-------- GIVEN INFORMATION

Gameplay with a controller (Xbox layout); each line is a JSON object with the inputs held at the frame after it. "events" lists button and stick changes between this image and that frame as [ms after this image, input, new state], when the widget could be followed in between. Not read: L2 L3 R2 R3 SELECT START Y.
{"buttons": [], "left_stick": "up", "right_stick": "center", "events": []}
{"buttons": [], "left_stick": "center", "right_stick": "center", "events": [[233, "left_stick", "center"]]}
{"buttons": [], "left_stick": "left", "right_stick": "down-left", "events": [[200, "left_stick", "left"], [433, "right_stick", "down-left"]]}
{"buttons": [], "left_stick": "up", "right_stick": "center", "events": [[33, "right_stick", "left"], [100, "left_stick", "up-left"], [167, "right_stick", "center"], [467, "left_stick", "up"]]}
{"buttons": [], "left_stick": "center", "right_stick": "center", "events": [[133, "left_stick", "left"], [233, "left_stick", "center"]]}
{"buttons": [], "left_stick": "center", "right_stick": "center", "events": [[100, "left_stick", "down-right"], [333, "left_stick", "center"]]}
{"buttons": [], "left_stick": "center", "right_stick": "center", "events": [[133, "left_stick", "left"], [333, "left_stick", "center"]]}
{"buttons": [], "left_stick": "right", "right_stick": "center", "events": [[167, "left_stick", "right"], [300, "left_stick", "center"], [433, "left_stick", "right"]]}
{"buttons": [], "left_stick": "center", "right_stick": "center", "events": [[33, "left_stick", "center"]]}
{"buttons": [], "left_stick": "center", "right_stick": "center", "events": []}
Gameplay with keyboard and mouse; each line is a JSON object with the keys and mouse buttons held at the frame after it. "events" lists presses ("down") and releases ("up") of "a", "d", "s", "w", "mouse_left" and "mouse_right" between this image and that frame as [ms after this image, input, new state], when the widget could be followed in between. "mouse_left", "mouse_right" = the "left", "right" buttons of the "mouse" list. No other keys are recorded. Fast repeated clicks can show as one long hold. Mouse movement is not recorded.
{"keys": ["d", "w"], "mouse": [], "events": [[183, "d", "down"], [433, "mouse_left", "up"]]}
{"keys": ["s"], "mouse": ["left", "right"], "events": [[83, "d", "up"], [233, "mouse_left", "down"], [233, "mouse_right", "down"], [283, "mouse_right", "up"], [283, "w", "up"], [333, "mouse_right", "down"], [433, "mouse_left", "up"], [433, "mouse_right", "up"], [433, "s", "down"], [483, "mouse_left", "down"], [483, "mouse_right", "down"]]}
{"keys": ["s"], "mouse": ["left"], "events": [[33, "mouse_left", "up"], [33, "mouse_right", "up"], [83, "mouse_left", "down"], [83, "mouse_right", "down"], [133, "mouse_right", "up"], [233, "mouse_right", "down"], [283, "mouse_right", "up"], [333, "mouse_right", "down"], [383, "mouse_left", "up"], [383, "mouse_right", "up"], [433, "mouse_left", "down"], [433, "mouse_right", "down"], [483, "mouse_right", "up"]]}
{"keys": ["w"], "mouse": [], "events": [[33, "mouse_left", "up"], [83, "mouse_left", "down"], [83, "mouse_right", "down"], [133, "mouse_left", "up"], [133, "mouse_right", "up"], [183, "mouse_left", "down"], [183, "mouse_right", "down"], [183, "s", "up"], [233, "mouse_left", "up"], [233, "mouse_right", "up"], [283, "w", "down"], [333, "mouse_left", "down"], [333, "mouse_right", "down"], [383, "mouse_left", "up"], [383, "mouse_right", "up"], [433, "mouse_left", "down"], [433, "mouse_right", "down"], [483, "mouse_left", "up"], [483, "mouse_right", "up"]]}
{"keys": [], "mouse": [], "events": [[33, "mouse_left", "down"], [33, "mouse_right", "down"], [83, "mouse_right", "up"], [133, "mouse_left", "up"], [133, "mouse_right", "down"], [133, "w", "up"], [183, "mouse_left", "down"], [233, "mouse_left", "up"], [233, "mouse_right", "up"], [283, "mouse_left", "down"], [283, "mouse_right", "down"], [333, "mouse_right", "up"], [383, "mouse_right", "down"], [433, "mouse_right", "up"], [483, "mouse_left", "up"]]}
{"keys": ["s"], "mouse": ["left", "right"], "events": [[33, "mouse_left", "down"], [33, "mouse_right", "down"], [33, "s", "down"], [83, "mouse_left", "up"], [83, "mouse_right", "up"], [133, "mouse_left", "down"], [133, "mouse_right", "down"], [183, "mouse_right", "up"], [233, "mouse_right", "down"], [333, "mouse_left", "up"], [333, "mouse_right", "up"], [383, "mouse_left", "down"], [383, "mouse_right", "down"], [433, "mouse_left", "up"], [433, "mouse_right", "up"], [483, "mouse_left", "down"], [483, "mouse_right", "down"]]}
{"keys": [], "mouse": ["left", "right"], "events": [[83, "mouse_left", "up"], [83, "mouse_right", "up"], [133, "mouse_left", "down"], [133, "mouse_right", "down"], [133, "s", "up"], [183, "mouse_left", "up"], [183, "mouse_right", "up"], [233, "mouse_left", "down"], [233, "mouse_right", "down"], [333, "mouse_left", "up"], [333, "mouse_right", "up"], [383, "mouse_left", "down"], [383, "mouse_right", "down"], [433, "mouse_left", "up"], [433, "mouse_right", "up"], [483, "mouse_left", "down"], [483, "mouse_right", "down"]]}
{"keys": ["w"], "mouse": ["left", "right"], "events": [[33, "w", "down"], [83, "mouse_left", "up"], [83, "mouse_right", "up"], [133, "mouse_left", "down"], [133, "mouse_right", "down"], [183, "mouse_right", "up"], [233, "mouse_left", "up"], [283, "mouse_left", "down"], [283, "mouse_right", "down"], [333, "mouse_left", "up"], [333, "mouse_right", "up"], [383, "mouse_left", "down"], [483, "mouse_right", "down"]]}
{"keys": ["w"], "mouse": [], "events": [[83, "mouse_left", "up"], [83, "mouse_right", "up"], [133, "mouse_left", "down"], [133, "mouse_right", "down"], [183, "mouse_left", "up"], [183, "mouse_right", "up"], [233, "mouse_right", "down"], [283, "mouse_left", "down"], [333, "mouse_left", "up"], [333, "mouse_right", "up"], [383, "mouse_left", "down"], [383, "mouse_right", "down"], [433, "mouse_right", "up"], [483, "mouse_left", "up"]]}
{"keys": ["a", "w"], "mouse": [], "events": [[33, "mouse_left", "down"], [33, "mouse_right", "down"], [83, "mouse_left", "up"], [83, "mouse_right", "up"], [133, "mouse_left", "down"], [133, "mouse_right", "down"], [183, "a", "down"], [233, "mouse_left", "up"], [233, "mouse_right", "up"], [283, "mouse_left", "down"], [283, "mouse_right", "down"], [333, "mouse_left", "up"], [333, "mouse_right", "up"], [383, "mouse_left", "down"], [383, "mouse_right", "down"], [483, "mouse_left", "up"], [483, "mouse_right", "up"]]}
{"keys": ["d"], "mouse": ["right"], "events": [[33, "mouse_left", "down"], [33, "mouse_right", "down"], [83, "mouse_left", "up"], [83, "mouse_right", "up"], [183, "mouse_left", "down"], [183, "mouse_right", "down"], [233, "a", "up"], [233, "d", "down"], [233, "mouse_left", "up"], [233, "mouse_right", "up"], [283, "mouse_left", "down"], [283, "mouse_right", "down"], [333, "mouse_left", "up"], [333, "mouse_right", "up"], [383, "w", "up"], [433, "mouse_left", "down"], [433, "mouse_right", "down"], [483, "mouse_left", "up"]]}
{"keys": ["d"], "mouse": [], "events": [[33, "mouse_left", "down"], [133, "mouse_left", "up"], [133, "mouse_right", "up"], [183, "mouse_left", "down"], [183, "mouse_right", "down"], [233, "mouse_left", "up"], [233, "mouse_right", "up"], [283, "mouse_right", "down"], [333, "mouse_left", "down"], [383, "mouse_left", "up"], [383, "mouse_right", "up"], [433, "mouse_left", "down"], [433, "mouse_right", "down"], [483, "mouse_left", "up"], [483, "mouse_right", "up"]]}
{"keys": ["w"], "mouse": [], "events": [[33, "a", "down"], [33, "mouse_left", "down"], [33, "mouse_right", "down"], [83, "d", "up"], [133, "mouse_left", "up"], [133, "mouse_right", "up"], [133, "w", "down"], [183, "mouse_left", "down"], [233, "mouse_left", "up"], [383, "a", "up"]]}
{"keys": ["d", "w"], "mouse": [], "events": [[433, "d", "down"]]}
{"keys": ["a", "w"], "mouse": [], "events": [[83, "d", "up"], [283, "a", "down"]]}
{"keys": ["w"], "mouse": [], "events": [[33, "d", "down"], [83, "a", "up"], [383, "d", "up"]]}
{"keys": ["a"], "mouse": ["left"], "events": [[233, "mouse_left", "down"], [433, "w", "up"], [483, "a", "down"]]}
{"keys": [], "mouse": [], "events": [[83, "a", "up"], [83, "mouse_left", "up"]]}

----------------

# [TASK REQUIREMENTS]
Give only the number of lines in the preceding data that include the word "held".

# [RESULT OF THE EXERCISE]
2